# Shrimp and Koralias



## Krishs Bettas (31 Mar 2010)

I have a nano one and i was wondering if the shrimp will get stucked into it? Is it safe for shrimp?


----------



## chilled84 (31 Mar 2010)

Krish's Bettas said:
			
		

> I have a nano one and i was wondering if the shrimp will get stucked into it? Is it safe for shrimp?



Youll be fine, they took alot of designe and thought, am im sure the tests thought about that.


----------



## Jase (31 Mar 2010)

They can get sucked in but they get chucked out in one piece somehow, I've seen it happen a few times with the smaller ones


----------



## samc (31 Mar 2010)

mine tend to sit on it to clean it, so there shouldnt be much chance of shimp pate


----------



## ghostsword (31 Mar 2010)

I got a koralia nano and a 1, and the shrimp and snails are always around it..


----------



## AverageWhiteBloke (7 Jul 2010)

That was one of my worries when I first got my Koralia, they will investigate it but the force of the water seems to put them off venturing any further inside.

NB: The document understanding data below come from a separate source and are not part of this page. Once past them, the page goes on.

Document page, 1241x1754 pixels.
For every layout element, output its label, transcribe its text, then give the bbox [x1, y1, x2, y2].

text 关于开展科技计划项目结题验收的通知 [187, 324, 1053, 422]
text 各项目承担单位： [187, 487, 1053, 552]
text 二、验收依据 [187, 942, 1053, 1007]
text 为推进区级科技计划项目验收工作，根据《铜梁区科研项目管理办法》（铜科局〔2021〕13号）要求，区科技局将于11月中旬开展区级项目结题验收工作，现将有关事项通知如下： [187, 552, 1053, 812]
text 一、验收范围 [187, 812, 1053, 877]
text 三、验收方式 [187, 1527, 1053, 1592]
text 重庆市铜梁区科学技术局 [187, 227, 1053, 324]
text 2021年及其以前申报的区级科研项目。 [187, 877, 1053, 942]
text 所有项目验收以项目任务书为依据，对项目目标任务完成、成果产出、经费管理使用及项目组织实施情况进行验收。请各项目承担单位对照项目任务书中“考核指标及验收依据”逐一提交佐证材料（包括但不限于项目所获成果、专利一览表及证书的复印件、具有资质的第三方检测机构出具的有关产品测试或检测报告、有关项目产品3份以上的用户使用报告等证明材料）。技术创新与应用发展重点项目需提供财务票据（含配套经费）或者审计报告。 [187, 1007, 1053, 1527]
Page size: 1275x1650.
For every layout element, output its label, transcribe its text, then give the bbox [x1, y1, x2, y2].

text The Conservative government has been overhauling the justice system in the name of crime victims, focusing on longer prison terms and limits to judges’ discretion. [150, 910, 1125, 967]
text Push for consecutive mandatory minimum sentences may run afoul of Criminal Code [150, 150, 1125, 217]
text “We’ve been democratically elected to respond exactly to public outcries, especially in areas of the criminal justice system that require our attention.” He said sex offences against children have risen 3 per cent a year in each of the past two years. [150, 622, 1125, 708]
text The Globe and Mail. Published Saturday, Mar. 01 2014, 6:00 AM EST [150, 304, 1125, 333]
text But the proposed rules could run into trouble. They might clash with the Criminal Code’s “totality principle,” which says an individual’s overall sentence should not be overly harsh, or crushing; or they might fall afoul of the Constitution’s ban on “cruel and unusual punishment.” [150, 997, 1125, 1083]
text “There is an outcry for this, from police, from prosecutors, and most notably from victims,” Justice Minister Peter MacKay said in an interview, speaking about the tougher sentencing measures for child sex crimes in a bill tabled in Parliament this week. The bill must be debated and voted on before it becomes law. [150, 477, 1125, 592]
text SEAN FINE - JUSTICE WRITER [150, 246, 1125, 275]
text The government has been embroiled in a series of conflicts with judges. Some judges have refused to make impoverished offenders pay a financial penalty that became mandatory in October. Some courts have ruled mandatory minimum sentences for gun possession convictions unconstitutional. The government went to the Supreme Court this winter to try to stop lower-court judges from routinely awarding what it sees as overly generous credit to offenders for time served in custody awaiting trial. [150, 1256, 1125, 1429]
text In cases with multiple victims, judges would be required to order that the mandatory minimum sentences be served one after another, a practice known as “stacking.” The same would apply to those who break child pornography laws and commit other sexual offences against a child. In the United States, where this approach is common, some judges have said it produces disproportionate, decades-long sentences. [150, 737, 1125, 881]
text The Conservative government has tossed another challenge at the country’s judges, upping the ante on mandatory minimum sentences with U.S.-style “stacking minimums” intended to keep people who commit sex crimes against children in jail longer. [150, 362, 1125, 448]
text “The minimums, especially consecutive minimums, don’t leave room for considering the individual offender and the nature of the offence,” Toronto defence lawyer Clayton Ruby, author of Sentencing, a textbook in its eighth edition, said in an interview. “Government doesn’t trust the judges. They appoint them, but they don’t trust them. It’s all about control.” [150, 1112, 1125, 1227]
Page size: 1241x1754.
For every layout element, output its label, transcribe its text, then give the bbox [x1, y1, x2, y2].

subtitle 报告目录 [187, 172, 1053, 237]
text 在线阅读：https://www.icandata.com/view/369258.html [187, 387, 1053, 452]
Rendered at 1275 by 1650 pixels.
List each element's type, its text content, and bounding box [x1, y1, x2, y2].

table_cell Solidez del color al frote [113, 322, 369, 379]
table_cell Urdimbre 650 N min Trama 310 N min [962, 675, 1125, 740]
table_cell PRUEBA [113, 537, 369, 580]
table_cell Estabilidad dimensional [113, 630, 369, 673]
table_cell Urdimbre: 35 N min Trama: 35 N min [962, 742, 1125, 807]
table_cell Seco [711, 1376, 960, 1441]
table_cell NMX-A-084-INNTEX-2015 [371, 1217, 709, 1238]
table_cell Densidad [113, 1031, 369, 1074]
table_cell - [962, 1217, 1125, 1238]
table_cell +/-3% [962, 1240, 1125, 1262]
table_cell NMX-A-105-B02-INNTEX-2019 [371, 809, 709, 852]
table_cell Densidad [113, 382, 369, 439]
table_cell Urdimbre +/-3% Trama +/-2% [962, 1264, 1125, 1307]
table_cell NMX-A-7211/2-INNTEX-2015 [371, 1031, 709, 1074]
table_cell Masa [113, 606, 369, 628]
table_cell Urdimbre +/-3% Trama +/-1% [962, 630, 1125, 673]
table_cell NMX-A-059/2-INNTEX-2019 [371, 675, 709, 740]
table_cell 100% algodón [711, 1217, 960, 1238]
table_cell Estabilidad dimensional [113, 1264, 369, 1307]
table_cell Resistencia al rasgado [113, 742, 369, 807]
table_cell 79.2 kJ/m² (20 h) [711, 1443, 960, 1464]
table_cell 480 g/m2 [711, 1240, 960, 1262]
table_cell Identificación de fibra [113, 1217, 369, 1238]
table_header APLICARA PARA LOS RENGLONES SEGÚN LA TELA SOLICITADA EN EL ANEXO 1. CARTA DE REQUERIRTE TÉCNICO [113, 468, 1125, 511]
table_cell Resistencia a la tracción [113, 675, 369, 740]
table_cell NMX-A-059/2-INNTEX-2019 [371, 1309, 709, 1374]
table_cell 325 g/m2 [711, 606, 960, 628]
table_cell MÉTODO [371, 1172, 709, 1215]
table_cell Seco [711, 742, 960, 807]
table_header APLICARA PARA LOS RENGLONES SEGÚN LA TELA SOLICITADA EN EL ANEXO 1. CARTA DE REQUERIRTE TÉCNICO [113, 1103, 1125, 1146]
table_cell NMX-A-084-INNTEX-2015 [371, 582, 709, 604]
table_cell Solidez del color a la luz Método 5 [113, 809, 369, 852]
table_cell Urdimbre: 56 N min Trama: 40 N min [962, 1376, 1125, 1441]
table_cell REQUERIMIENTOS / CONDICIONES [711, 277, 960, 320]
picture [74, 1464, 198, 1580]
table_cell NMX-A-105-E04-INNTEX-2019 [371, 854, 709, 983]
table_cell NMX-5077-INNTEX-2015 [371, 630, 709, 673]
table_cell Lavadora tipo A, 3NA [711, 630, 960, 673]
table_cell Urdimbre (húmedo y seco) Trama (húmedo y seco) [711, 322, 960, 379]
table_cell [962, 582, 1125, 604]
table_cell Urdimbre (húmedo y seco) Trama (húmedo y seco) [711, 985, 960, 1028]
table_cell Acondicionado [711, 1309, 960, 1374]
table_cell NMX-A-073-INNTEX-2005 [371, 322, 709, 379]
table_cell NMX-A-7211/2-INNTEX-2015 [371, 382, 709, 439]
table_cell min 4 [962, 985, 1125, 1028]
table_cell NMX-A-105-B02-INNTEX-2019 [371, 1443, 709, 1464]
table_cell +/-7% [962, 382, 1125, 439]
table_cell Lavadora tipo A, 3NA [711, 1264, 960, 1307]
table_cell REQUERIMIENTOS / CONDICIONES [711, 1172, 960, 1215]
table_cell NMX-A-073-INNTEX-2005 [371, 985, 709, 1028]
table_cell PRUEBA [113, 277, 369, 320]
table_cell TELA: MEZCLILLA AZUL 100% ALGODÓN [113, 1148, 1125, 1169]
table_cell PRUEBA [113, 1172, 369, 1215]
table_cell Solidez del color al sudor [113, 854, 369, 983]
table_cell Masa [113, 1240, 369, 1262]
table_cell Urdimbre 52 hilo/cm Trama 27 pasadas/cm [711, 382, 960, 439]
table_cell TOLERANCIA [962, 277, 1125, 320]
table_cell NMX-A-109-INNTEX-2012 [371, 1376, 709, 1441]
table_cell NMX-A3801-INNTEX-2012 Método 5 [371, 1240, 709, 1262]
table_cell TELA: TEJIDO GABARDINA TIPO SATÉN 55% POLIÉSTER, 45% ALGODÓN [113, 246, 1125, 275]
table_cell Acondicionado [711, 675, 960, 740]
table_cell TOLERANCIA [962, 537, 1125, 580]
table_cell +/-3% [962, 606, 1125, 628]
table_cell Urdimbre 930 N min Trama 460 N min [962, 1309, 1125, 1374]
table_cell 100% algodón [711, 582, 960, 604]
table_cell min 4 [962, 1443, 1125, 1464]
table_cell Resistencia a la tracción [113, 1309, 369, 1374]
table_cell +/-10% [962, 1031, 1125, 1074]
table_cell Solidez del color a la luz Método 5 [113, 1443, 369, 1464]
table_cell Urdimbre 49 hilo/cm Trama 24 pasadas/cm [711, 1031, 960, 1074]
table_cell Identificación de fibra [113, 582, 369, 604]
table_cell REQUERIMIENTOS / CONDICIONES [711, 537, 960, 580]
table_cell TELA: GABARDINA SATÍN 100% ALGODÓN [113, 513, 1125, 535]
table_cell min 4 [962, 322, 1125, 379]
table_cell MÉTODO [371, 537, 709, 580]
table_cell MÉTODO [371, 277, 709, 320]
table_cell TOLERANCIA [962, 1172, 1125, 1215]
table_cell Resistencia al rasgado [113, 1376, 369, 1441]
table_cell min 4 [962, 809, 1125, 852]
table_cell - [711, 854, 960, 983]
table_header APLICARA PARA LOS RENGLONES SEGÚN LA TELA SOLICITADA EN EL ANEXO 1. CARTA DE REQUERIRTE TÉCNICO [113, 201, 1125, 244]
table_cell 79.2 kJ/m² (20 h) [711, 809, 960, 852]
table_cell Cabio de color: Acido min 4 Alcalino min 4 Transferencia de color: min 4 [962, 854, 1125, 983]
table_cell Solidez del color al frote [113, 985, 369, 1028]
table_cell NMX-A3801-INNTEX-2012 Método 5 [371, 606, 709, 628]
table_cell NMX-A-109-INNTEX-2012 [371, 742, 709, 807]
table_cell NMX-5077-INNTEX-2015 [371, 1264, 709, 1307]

The actual moving parts are sat quite well back from the grill so other than getting their antenna things a bit of a clip if it were to poke them right in they should be ok.
Not the same for small fry I'm afraid mine has turned into a bit of a guppy fry killer at the minute  not that fussed though as I'm using a Darwinian approach to it   Some make it some don't but it's no less dangerous than the rest of the inhabitants even their own mother.


----------